Accéder au contenu principal
Décision de la CJUE

Les organismes issus de mutagenèse seront soumis à la règlementation sur les OGM


TNC le 08/08/2018 à 16:34
fiches_cjue-1

La Cour de justice de l’Union européenne considère, dans une décision du 25 juillet, que les plantes issues des techniques de mutagenèse doivent être soumises aux règles européennes sur les OGM, sauf lorsqu’elles sont « traditionnellement utilisées » et quand leur « sécurité est prouvée depuis longtemps ». Une victoire pour les associations anti OGM, qui se battent contre ces techniques controversées, parfois qualifiées d’OGM « cachés ». Mais « un coup d’arrêt à la recherche végétale en Europe » selon l'Union Française des Semencier (UFS).

Les plantes issues de la mutagenèse dirigée seront bien encadrées par les règles européennes relatives aux OGM. C’est la réponse qu’a donné la Cour de justice de l’Union (CJUE) au Conseil d’État français, saisi en mars 2015 par neuf associations, dont la Confédération paysanne contre les décisions du gouvernement français en la matière.

La France considérait en effet que les nouvelles techniques de mutagenèse devaient être exemptées de l’application de la directive OGM, comme le prévoit celle-ci. À l’époque, la mutagenèse, qui permet de modifier le génome de la plante, n’était en effet pas considérée comme une technique OGM, au contraire la transgenèse, qui introduit un gène extérieur dans le génome d’une plante.

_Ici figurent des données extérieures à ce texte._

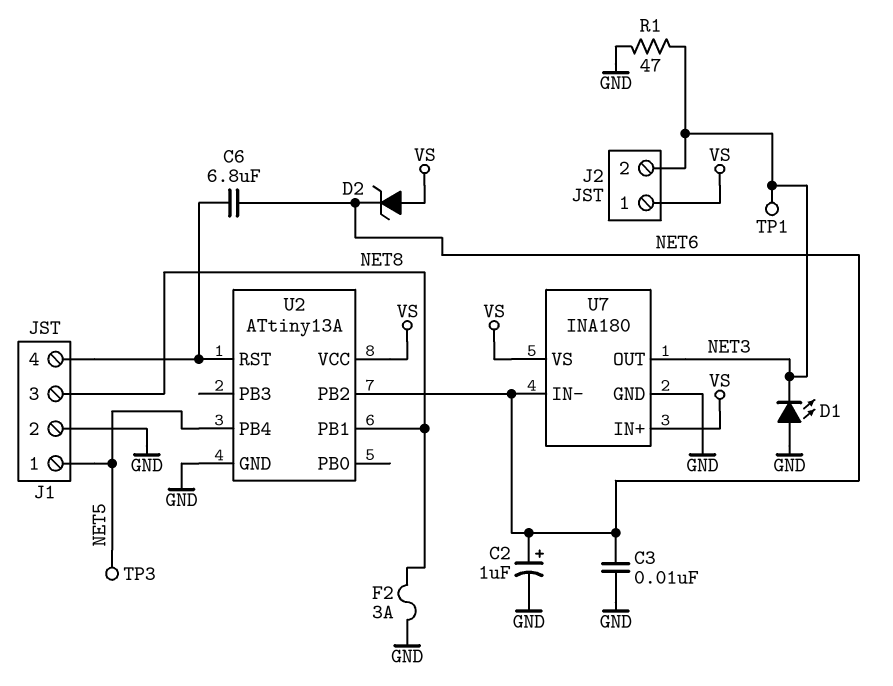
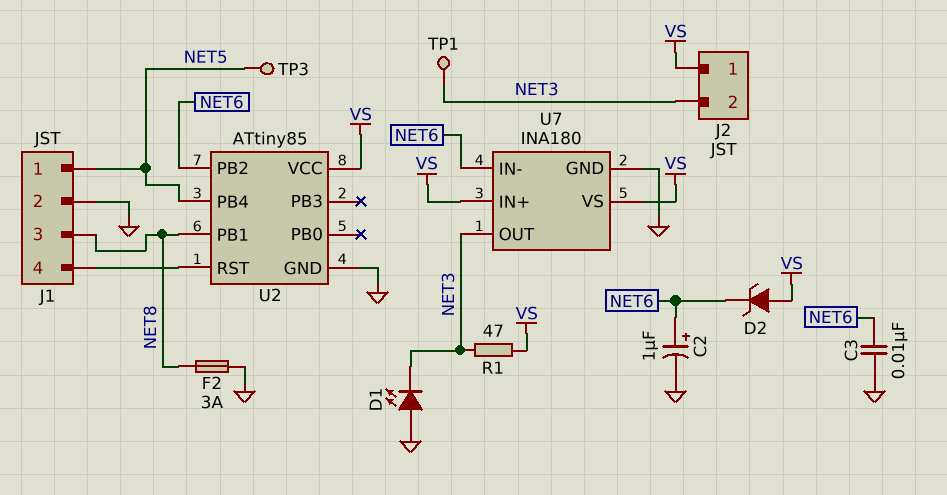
C6: 6.8uF (J1/4, NET6) -> none
R1: 47 (GND, NET3) -> 47 (NET3, VS)
U2: ATtiny13A -> ATtiny85

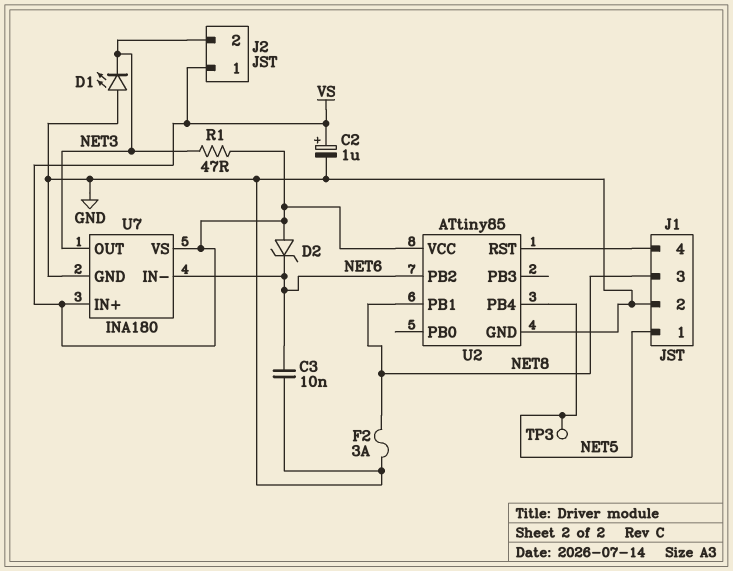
C2: 1uF (plus NET6, minus GND) -> 1uF (plus VS, minus GND)
TP1: test point (NET3) -> none

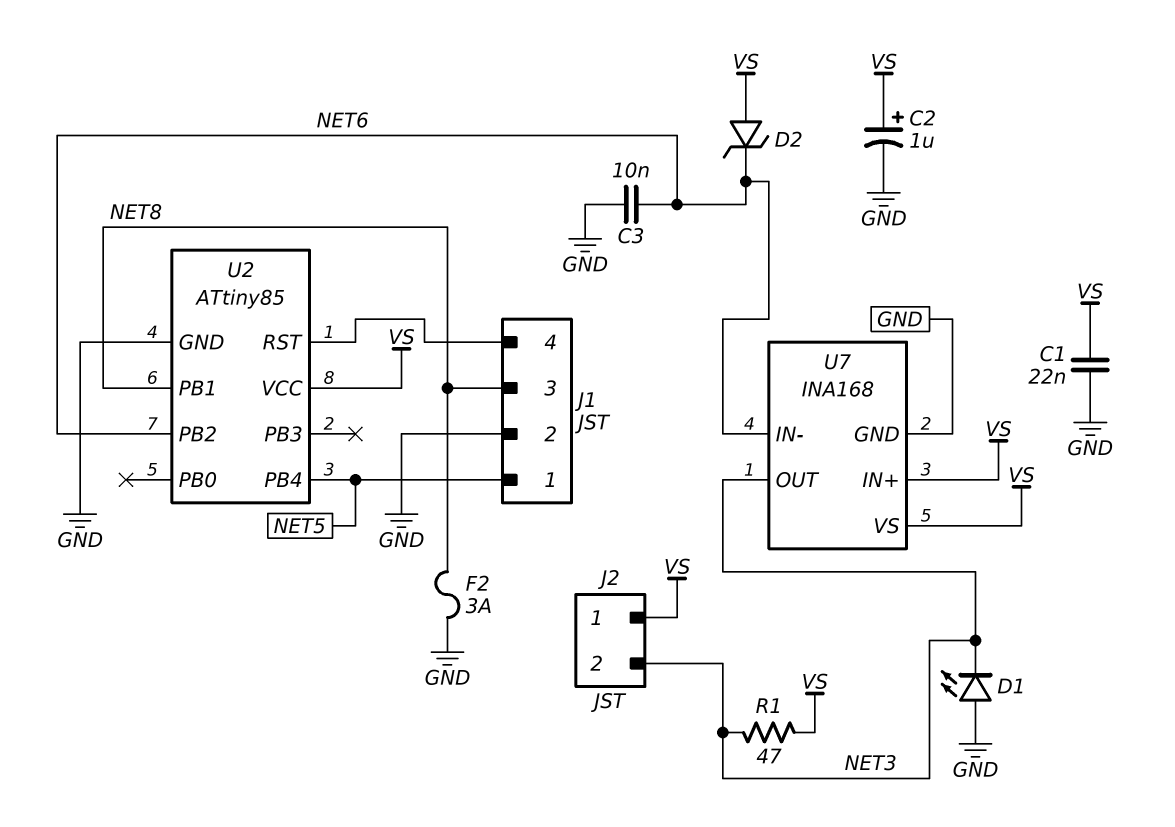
C1: none -> 22nF (GND, VS)
TP3: test point (NET5) -> none
U7: INA180 -> INA168

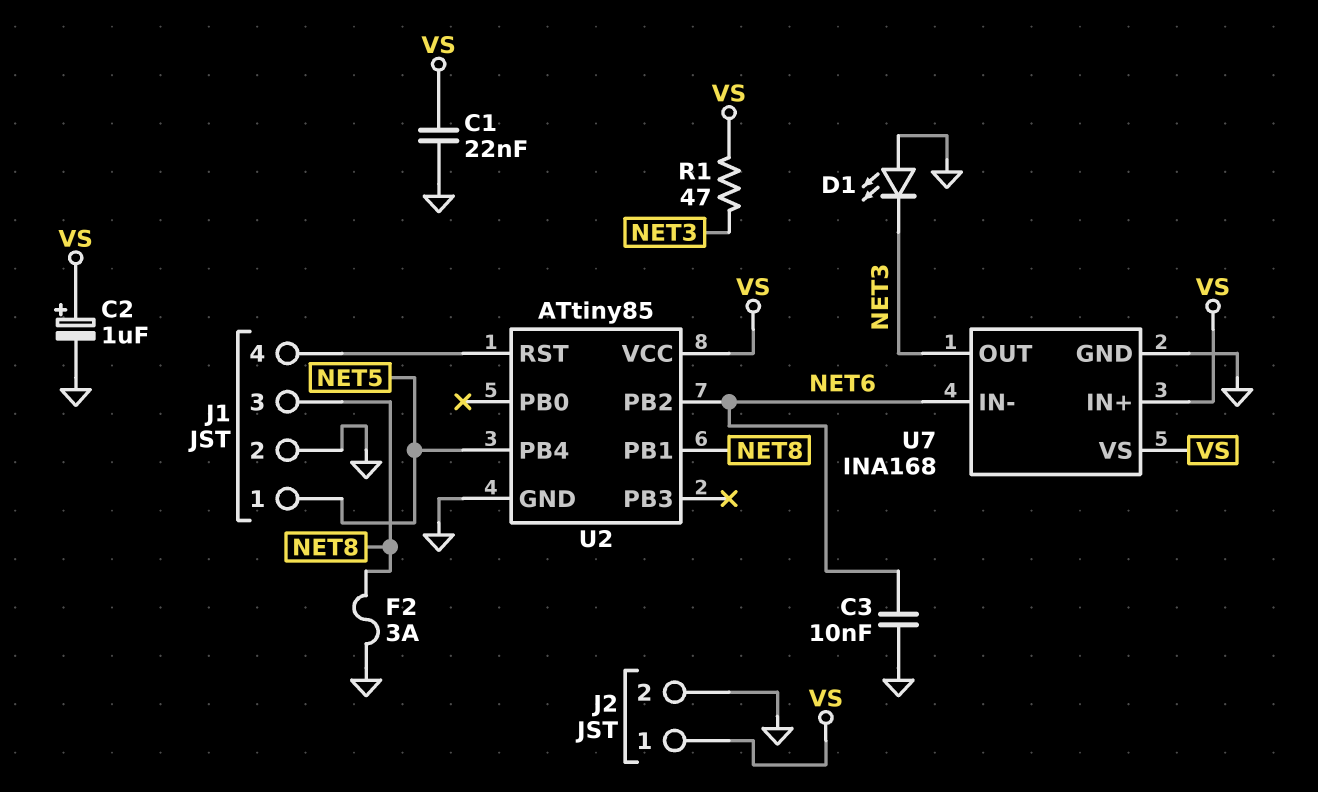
D2: zener (A VS, K NET6) -> none
J2 pin 2: NET3 -> GND

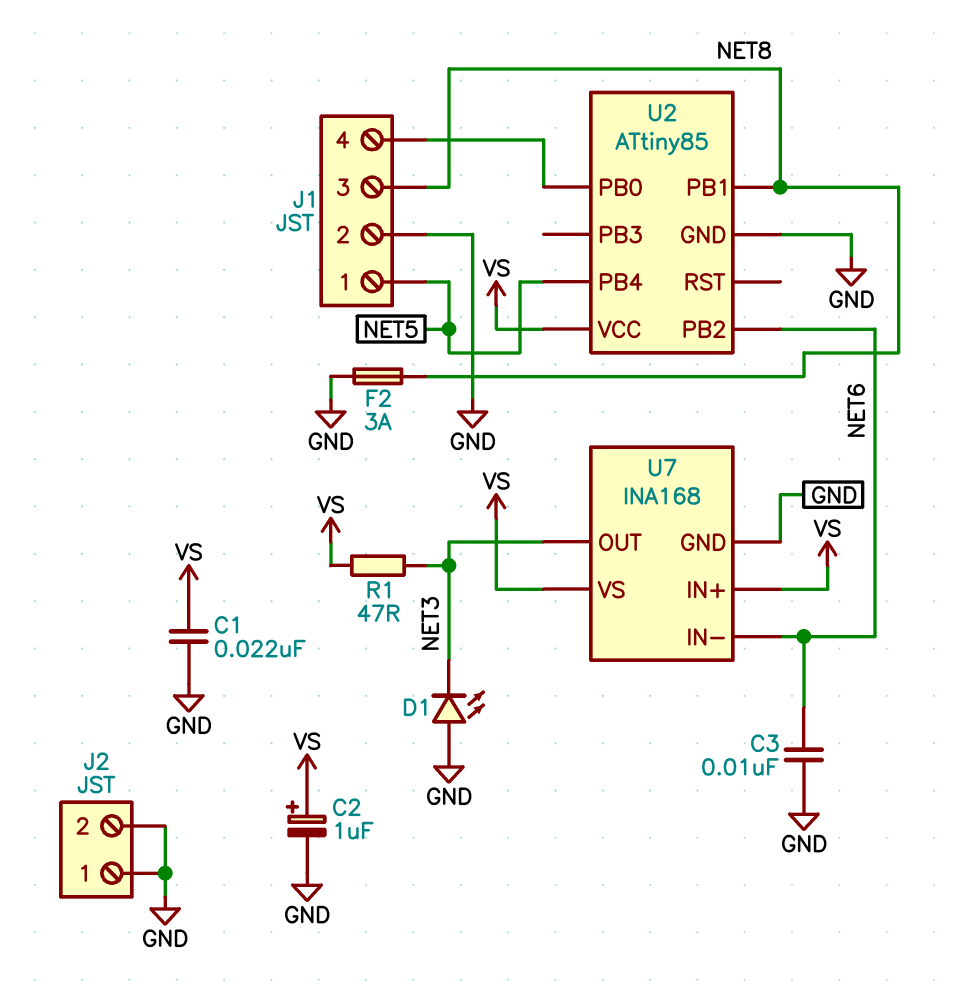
J2 pin 1: VS -> GND
U2 pin PB0: none -> J1/4
U2 pin RST: J1/4 -> none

Or, la mutagenèse a bien changé depuis la réglementation de 2001. Elles se fait désormais en laboratoire, et les chercheurs modifient certaines cellules d’une plante, quand la mutagenèse traditionnelle se pratiquait in vivo et sur une plante entière. Les associations estiment donc que ces nouveaux procédés sont « artificiels » et qu’il faut les intégrer à la législation OGM.

Par son arrêt la Cour donne donc raison aux associations. Elle n’a pas en revanche pas suivi l’avis de son avocat général, qui avait préconisé, lors de la présentation de ses conclusions le 18 janvier, une exemption de l’application de la directive OGM pour les techniques issues de la mutagenèse, avec cependant une autorisation pour les États membres de légiférer à ce sujet. Les juges européens estiment au contraire que « les organismes obtenus par mutagenèse sont des OGM », dans la mesure où « les techniques et méthodes de mutagenèse modifient le matériel génétique d’un organisme d’une manière qui ne s’effectue pas naturellement ». Ils concluent que « ces organismes relèvent, en principe, du champ d’application de la directive sur les OGM »

La Cour de justice de l’Union ajoute que les techniques de mutagenèse apparues après la publication de la directive en 2001 doivent être soumises aux obligations de cette réglementation. Selon elle, « les risques liés à l’emploi de ces nouvelles techniques » sont les mêmes que ceux « résultant de la transgenèse » car la mutagenèse dirigée a « les mêmes effets que l’introduction d’un gène étranger ».

Pour les juges, ces nouvelles techniques produisent des variétés à « un rythme et dans des proportions sans commune par rapport aux méthodes traditionnelles de mutagenèse ». La Cour précise cependant que les techniques de mutagenèse traditionnelles ; « dont la sécurité est avérée depuis longtemps », sont en principe exemptées, sauf si les États souhaitent les réguler « dans le respect du droit de l’Union ».

La Coordination européenne Via Campesina, qui rassemble une vingtaine d’organisations paysannes, dont la Confédération paysanne, a qualifié l’arrêt « d’historique ». Elle appelle désormais l’Union européenne à « agir pour faire respecter cette décision dans son intégralité, sans aucune interprétation visant à restreindre sa portée ».

« Nous sommes content que la décision soit claire. Maintenant, le Conseil d’État va reprendre la procédure et le gouvernement va devoir prendre des décisions. Par ailleurs, nous sommes satisfaits que la Cour ouvre la possibilité pour les États de réglementer même la mutagenèse traditionnelle » se réjouit Guy Kastler, responsable semence de l’organisation européenne.

Les semenciers, eux se désolent de la décision de la Cour de Justice de l’Union. L’Union Française des Semencier (UFS) déplore « un coup d’arrêt à la recherche végétale en Europe », considérant que cette décision va « priver les entreprises semencières et les agriculteurs européens des outils les plus prometteurs pour répondre aux enjeux du 21e siècle ».